The U.S. was involved in intercepting both attacks on Israel, and has recently supplied an additional air defense battery to the country, designed to fend off ballistic missile strikes.

Warplanes struck “missile manufacturing facilities used to produce the missiles that Iran fired at the State of Israel over the last year,” the Israeli military said on Saturday. Fighter jets also hit “surface-to-air missile arrays and additional Iranian aerial capabilities, that were intended to restrict Israel’s aerial freedom of operation in Iran,” the IDF said.

Iran’s military said the attacks had focused on the area around the capital, as well as the country’s Khuzestan and Ilam provinces, bordering Iraq.

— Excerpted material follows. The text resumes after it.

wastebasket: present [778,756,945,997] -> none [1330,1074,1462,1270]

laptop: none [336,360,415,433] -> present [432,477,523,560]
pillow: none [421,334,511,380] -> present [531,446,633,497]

State media reported the attacks were “successfully thwarted,” while Iran said four of its personnel had been killed. Radar units in the three provinces “suffered “minor and ineffective” damage,” the Iranian armed forces said.

Israel does not appear to have struck Iran’s oil facilities or nuclear sites, the most contentious of possible targets and most likely to risk further escalation. Rafael Mariano Grossi, the head of the U.N.’s nuclear watchdog, said on Saturday that “Iran’s nuclear facilities have not been impacted.”

The New York Times reported that Israel had destroyed air defenses shielding a number of Iran’s oil and petrochemical plants, among other targets, citing Iranian and Israeli officials.

“We fully reserve our right to duly respond to this aggression, which cannot be separated from Israel’s genocide in Gaza and bloodshed in Lebanon,” Araghchi said in a statement posted to social media.

Araghchi told the United Nations on Saturday that Tehran would be able to launch a “legal and legitimate response to these criminal attacks at the appropriate time.”

“If Iran chooses to respond once again, we will be ready, and there will be consequences for Iran once again,” a senior Biden official said.

“However, we do not want to see that happen,” the official added. “This should be the end of this direct exchange of fire between Israel and Iran.”